Louison, at the familiarity, recoiled, while anger like a blast from an oven inflamed her face. Her hand stole to her bosom, and with a sudden movement she hid a knife behind her. Dossonville, feigning ignorance, appeared engrossed in the selection of a cockade from the abandoned basket. But as the girl in her passion leaped at him, he sprang aside, whipped out his sword, and flung himself behind a table.

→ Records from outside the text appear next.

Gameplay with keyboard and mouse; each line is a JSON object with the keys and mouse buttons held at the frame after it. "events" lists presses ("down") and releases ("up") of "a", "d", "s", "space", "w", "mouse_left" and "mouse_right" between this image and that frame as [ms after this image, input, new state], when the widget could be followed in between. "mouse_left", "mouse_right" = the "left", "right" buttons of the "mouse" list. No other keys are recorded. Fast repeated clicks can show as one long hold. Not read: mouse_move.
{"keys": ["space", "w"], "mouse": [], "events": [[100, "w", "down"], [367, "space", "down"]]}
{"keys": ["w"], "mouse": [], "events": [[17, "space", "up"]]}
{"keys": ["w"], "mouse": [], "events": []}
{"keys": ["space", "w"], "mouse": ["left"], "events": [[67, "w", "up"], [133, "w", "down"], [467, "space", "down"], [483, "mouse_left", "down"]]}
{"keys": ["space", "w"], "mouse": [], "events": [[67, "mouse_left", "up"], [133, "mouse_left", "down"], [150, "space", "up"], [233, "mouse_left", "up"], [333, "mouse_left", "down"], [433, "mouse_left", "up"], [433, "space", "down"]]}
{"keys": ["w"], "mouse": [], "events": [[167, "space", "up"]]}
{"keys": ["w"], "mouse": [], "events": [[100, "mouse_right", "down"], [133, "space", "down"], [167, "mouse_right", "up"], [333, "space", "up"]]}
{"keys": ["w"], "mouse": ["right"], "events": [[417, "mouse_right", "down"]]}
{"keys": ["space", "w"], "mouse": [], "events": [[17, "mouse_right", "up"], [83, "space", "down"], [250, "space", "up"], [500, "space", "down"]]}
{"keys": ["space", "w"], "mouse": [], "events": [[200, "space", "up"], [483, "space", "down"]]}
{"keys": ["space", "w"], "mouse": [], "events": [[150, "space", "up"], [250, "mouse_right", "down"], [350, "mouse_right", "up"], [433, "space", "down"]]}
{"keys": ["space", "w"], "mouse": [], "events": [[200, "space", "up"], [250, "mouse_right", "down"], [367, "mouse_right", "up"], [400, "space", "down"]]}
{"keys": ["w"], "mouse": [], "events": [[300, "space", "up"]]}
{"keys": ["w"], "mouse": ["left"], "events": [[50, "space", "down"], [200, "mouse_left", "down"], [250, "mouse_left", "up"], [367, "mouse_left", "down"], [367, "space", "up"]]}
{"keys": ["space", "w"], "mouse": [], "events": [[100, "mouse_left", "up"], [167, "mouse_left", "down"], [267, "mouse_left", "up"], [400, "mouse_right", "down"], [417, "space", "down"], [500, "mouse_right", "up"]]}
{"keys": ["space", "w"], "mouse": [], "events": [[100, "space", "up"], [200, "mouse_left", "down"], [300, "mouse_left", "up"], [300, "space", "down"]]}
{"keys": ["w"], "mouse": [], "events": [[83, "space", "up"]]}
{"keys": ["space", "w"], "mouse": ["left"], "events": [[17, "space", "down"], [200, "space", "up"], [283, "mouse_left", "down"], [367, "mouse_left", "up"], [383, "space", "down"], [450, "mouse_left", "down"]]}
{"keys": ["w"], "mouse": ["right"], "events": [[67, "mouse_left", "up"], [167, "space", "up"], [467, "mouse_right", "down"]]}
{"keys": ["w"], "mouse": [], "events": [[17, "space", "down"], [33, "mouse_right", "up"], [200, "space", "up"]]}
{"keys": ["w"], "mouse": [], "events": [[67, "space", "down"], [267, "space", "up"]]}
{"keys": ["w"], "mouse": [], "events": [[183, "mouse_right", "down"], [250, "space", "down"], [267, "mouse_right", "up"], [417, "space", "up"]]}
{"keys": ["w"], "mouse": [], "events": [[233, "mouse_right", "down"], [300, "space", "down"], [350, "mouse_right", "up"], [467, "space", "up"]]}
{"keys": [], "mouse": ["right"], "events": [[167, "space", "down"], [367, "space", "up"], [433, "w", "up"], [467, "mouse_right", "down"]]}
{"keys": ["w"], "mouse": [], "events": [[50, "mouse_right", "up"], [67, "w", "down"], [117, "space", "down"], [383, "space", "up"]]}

Then, those without, flattening their noses against the window or peering through the doorway, beheld a furious combat between them; the man, always cool and alert, checking the rushes of the girl with the point of his sword, turning, retreating, or advancing as his assailant, with the rapidity of a bird, flew from point to point, darting, feinting, or striking for an opening. Meanwhile above the scuffle and the patter of feet the voice of Dossonville rose imperturbably in running comment:

"Hoop-là, parried! A little more to the left and you had me. Mordieu, who'd have thought a pretty woman would resent a kiss? Such a fraternal kiss, too, so full of gratitude! Perhaps that's the trouble; you never can tell with a woman. What now?"

Bounding on the table, the girl without a pause leaped full at him.

"Bravo! That's a jump for you. What a woman! Louison, you are splendid. Dame, what fury! À toi!"

Hard pressed with the recklessness of her attacks, he threatened her throat so closely that, with the slightest stiffening of his arm, he would have run her through.

"A life for a life! there's gratitude for you!"

From outside they cried to him offers of help.

"Never; any man that interferes, I'll shoot down. This little affair is between us,—eh, Louison? What now?"

He sprang away, barely avoiding a chair hurled to break down his guard.